Price talk on Protection One's $66.8 million term loan add-on (B2/B+) emerged Wednesday as the company held a conference call for existing lenders to launch the deal, and revealed plans to reprice the existing term loan debt as well, according to a market source.

The term loan add-on was launched with opening price talk of Libor plus 250 basis points, the source said.

In addition, the company asked lenders to lower pricing on its existing $233.2 million of term loan debt to Libor plus 250 basis points from current pricing of Libor plus 300 basis points, the source added.

Bear Stearns is the lead bank on the deal.

Proceeds from the term loan add-on will be used to fund a $75 million cash dividend to all common stockholders, and to make related payments to members of management who are option holders.

Protection One is a Lawrence, Kan., electronic security company.

AutoNation closes

AutoNation Inc. closed on its $1.2 billion credit facility (Ba2/BB+/BB+) consisting of a $600 million term loan due 2010 with an interest rate of Libor plus 125 basis points and a $600 million revolver with an interest rate of Libor plus 100 basis points.

During syndication, the term loan was upsized from $300 million due to the amount of lender commitments received for the deal.

JPMorgan acted as the lead bank on the deal.

Proceeds are being used to finance the purchase of 50 million shares of the company's common stock at a price per share of $23 pursuant to a common stock tender offer and $309.4 million of its 9% senior notes due 2008 pursuant to a debt tender offer and consent solicitation.

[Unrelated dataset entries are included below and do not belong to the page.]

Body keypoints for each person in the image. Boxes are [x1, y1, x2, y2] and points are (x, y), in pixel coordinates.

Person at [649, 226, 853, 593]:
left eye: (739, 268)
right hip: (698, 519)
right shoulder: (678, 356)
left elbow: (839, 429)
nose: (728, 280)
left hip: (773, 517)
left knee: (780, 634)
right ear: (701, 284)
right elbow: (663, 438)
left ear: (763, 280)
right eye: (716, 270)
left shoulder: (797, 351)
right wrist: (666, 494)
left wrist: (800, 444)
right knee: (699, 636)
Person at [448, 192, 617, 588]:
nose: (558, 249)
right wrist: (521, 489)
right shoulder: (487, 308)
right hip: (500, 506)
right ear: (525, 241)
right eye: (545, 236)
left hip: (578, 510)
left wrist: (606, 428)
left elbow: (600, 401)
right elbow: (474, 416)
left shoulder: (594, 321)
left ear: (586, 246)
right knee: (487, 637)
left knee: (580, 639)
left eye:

AutoNation is a Fort Lauderdale, Fla., automotive retailer.

Water Pik closes

The Carlyle Group and Zodiac SA completed their leveraged buyout of Water Pik Technologies Inc. for $27.75 in cash for each share of common stock, according to a news release.

To help fund the acquisition, Water Pik got a new $290 million credit facility consisting of a $165 million seven-year first-lien term loan with an interest rate of Libor plus 225 basis points, a $75 million 71/2-year second-lien term loan with an interest rate of Libor plus 650 basis points and a $50 million six-year revolver with an interest rate of Libor plus 225 basis points and a 50 basis point commitment fee.

ING Capital LLC and Credit Suisse acted as the lead banks on the deal.

Water Pik is a Newport Beach, Calif., designer, manufacturer and marketer of swimming pool products and personal health care products.